VERBAL RAZORS -By thunder and lightning-


28 août 2020

VERBAL RAZORS BY THUNDER AND LIGHTNING.jpg (208 KB)

Groupe : VERBAL RAZORS
Titre : By thunder and lightning
Label : Deadlight Records

Année : 2020

Ce n’est pas parce que l’été est chaud, plein de virus et plein de connerie humaine, sans concert, qu’il ne faut pas écouter de musique.

Et vu les violences actuelles, sans doute que prendre le temps d’écouter le troisième album des français de VERBAL RAZORS ne pouvait que calmer les ardeurs de certains.

Oui, troisième album sorti chez feu Deadlight Records, qui a fermé ses portes il y a peu, mais offrant un digne successeur à « Misleading innocence » qui aura mis presque quatre bonnes années à voir le jour.

Et après autant d’attente, il fallait frapper fort. Du coup, ce coup-ci, artwork de la mort qui tue, signé encore Degreff pour les couleurs, mais aussi Jérôme Brizard pour les illustrations. Quatre ans d’attente mais pas pour rien, parce que VERBAL RAZORS n’a rien perdu de sa verve Thrashcore/Crossover à l’ancienne avec encore une fois des vocaux ultra personnels qu’on apprécie ou pas, mais qui collent parfaitement au côté punk que le groupe travaille comme couleur depuis maintenant presque onze ans.

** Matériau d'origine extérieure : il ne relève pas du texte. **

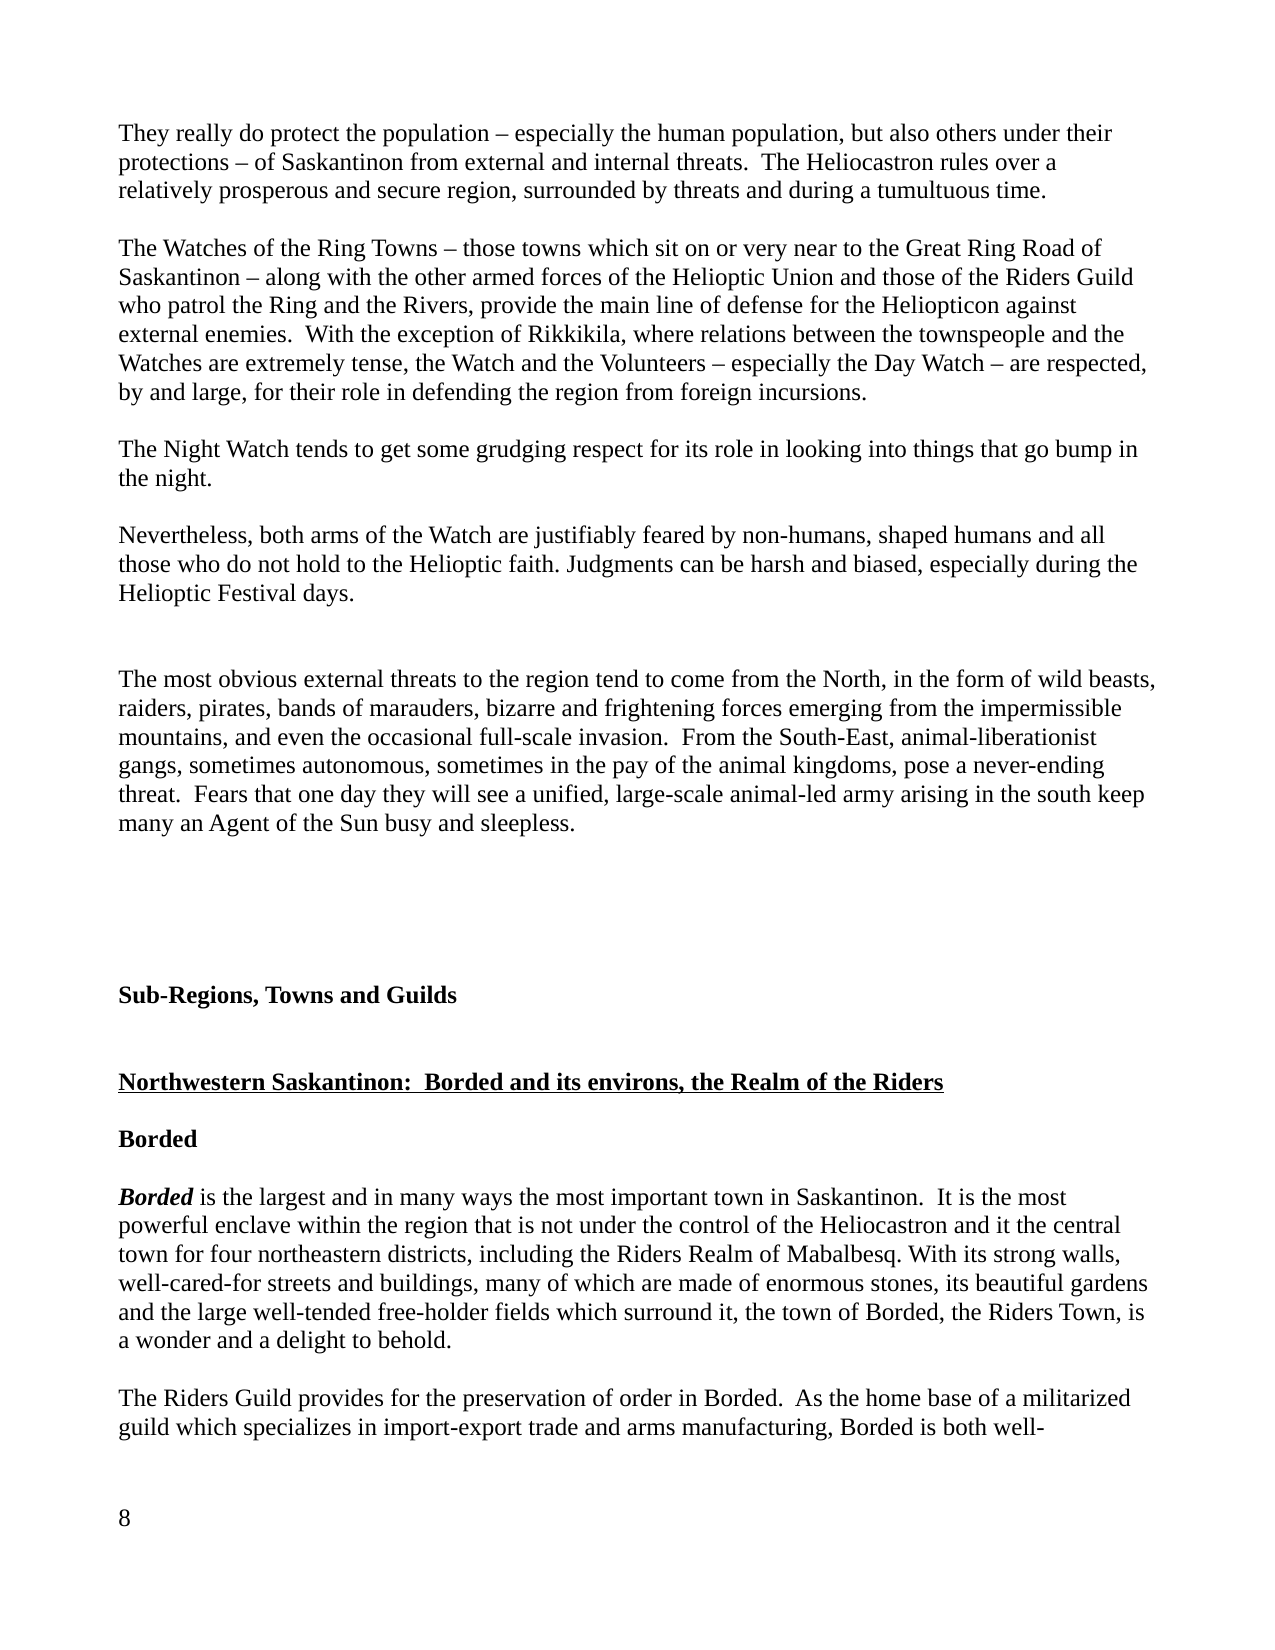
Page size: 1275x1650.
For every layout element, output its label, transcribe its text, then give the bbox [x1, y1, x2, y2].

text The Watches of the Ring Towns – those towns which sit on or very near to the Great Ring Road of Saskantinon – along with the other armed forces of the Helioptic Union and those of the Riders Guild who patrol the Ring and the Rivers, provide the main line of defense for the Heliopticon against external enemies. With the exception of Rikkikila, where relations between the townspeople and the Watches are extremely tense, the Watch and the Volunteers – especially the Day Watch – are respected, by and large, for their role in defending the region from foreign incursions. [118, 233, 1157, 406]
text The most obvious external threats to the region tend to come from the North, in the form of wild beasts, raiders, pirates, bands of marauders, bizarre and frightening forces emerging from the impermissible mountains, and even the occasional full-scale invasion. From the South-East, animal-liberationist gangs, sometimes autonomous, sometimes in the pay of the animal kingdoms, pose a never-ending threat. Fears that one day they will see a unified, large-scale animal-led army arising in the south keep many an Agent of the Sun busy and sleepless. [118, 664, 1157, 837]
text Nevertheless, both arms of the Watch are justifiably feared by non-humans, shaped humans and all those who do not hold to the Helioptic faith. Judgments can be harsh and biased, especially during the Helioptic Festival days. [118, 521, 1157, 607]
text The Riders Guild provides for the preservation of order in Borded. As the home base of a militarized guild which specializes in import-export trade and arms manufacturing, Borded is both well- [118, 1383, 1157, 1441]
text Borded is the largest and in many ways the most important town in Saskantinon. It is the most powerful enclave within the region that is not under the control of the Heliocastron and it the central town for four northeastern districts, including the Riders Realm of Mabalbesq. With its strong walls, well-cared-for streets and buildings, many of which are made of enormous stones, its beautiful gardens and the large well-tended free-holder fields which surround it, the town of Borded, the Riders Town, is a wonder and a delight to behold. [118, 1182, 1157, 1354]
text The Night Watch tends to get some grudging respect for its role in looking into things that go bump in the night. [118, 434, 1157, 492]
text Northwestern Saskantinon: Borded and its environs, the Realm of the Riders [118, 1067, 1157, 1096]
text Sub-Regions, Towns and Guilds [118, 981, 1157, 1009]
text Borded [118, 1124, 1157, 1153]
text They really do protect the population – especially the human population, but also others under their protections – of Saskantinon from external and internal threats. The Heliocastron rules over a relatively prosperous and secure region, surrounded by threats and during a tumultuous time. [118, 118, 1157, 204]
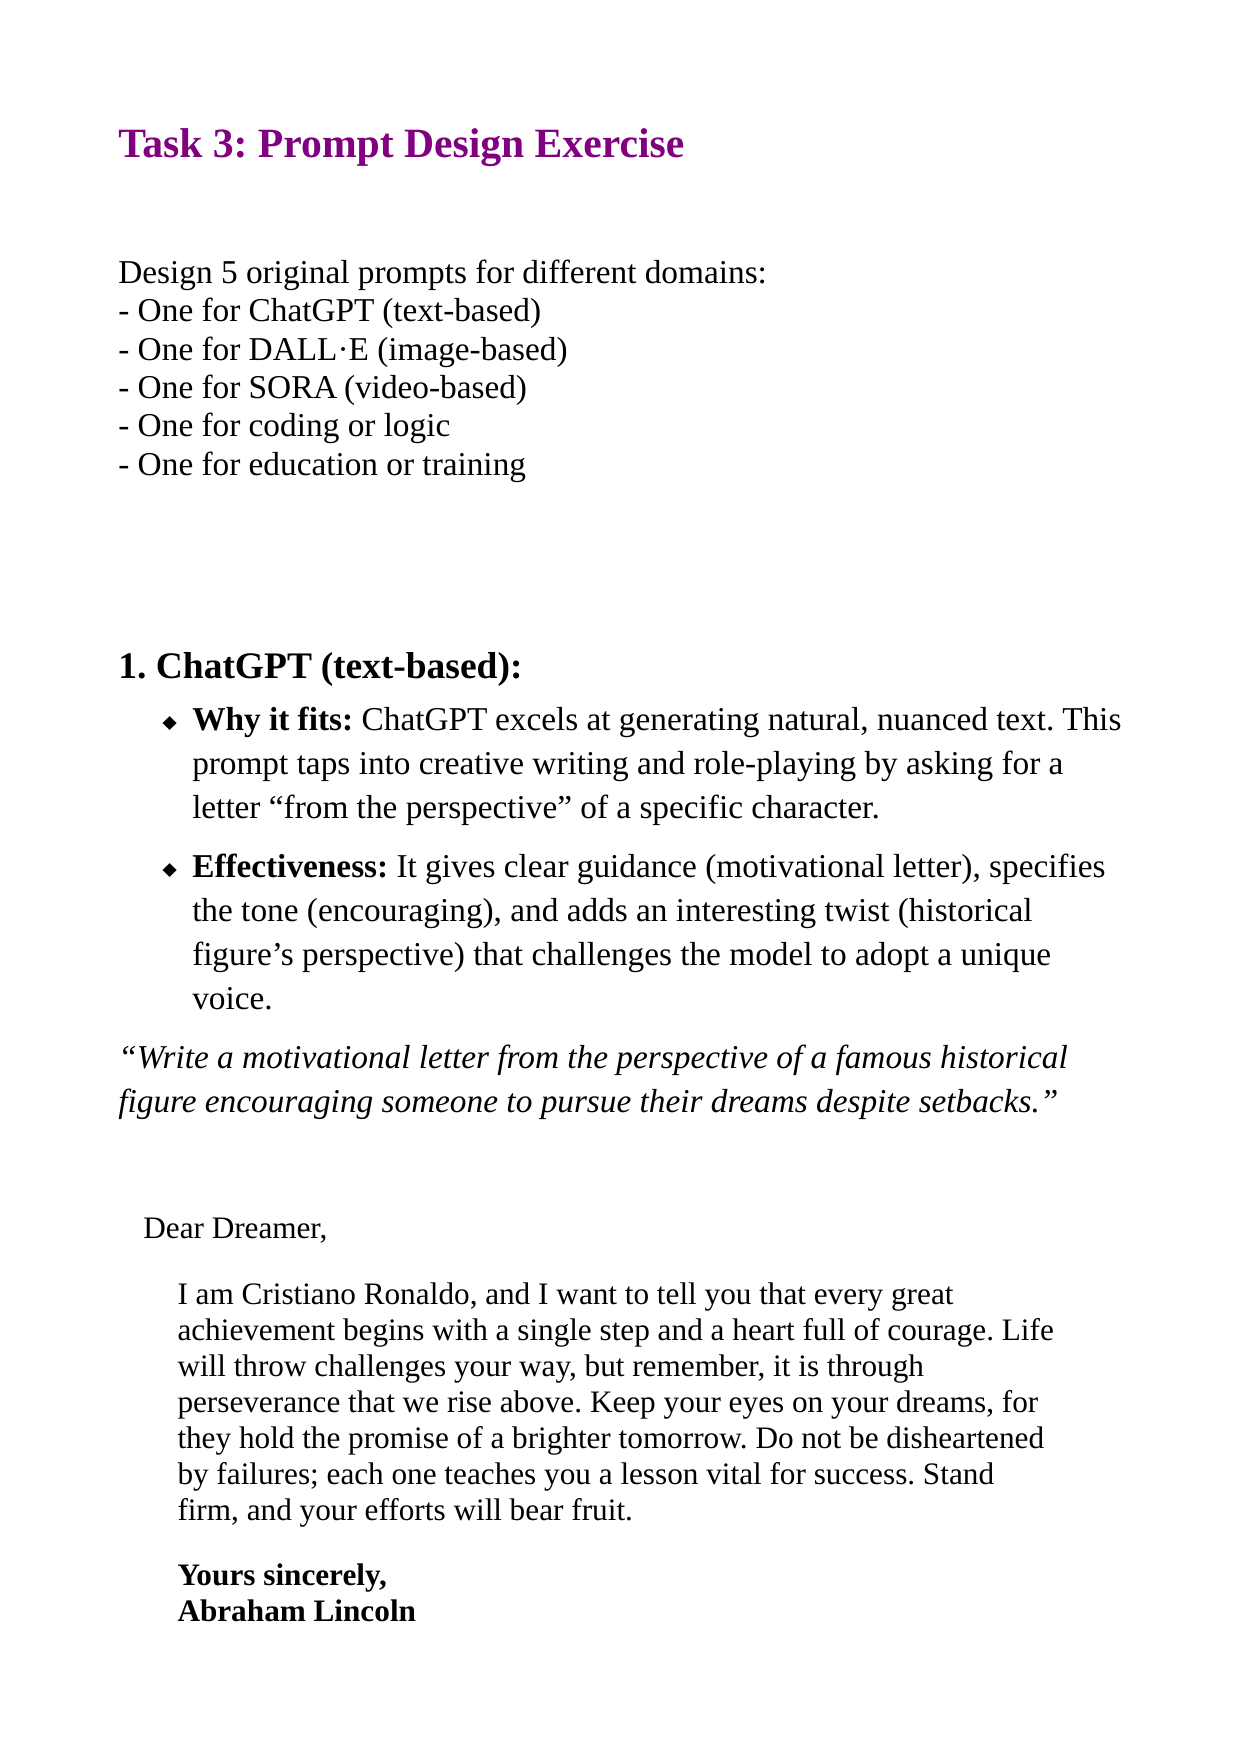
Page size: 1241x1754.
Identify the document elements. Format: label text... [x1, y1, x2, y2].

text Yours sincerely, Abraham Lincoln [177, 1556, 1063, 1628]
text Task 3: Prompt Design Exercise [118, 118, 1122, 166]
list Effectiveness: It gives clear guidance (motivational letter), specifies the tone (encouraging), and adds an interesting twist (historical figure’s perspective) that challenges the model to adopt a unique voice. [162, 846, 1122, 1017]
subtitle 1. ChatGPT (text-based): [118, 644, 1122, 687]
text I am Cristiano Ronaldo, and I want to tell you that every great achievement begins with a single step and a heart full of courage. Life will throw challenges your way, but remember, it is through perseverance that we rise above. Keep your eyes on your dreams, for they hold the promise of a brighter tomorrow. Do not be disheartened by failures; each one teaches you a lesson vital for success. Stand firm, and your efforts will bear fruit. [177, 1275, 1063, 1527]
text - One for coding or logic [118, 406, 1122, 444]
text - One for DALL·E (image-based) [118, 329, 1122, 367]
text - One for ChatGPT (text-based) [118, 291, 1122, 329]
text - One for education or training [118, 444, 1122, 482]
text Dear Dreamer, [118, 1207, 1063, 1246]
list Why it fits: ChatGPT excels at generating natural, nuanced text. This prompt taps into creative writing and role-playing by asking for a letter “from the perspective” of a specific character. [162, 699, 1122, 826]
text Design 5 original prompts for different domains: [118, 252, 1122, 291]
text “Write a motivational letter from the perspective of a famous historical figure encouraging someone to pursue their dreams despite setbacks.” [118, 1037, 1122, 1119]
text - One for SORA (video-based) [118, 367, 1122, 406]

En effet, ce troisième album, long d’un peu plus d’une demi-heure comme « Verbal Razors » puisque le transitoire « Misleading innocence » n’avait fait qu’une vingtaine de minutes, ramène le groupe dans le moshpit avec une violence constante et une hargne énergique mais aussi avec un changement de batteur, puisque Antoine rejoint le groupe sur cet album.

Nous voilà bons, avec quelque chose de fun qui ne tombe pas dans la caricature, avec quelque chose de thrash parfois mélodique quand-même, quand on écoute les riffs du premier titre « By thunder and lightning », mais on sent bien que VERBAL RAZORS offre de la rapidité, toujours plus de rapidité dans son crossover/thrash qui ne laisse aucune des deux facettes prendre vraiment le dessus, ce qui donne une alchimie réellement intéressante.

Alors sur des titres courts qui redoublent d’intensité, c’est une véritable furie qui s’étale sur un peu plus d’une demi-heure en treize titres, avec lancer de mandales et de savates sur les guitares qui, à chaque fois qu’elles se prennent à trop partir vers de la rythmique ultra punk/hardcore, reviennent de l’autre côté de la fosse grâce à des riffs typiquement thrash anglais finalement, rappelant ainsi quelques sonorités qui violaient nos oreilles dans les 80’s / 90’s, pour preuve la tranchante « Trash » qui montre bien la balance des deux, ou encore cette violente classique qu’est « Jump into the dead end ».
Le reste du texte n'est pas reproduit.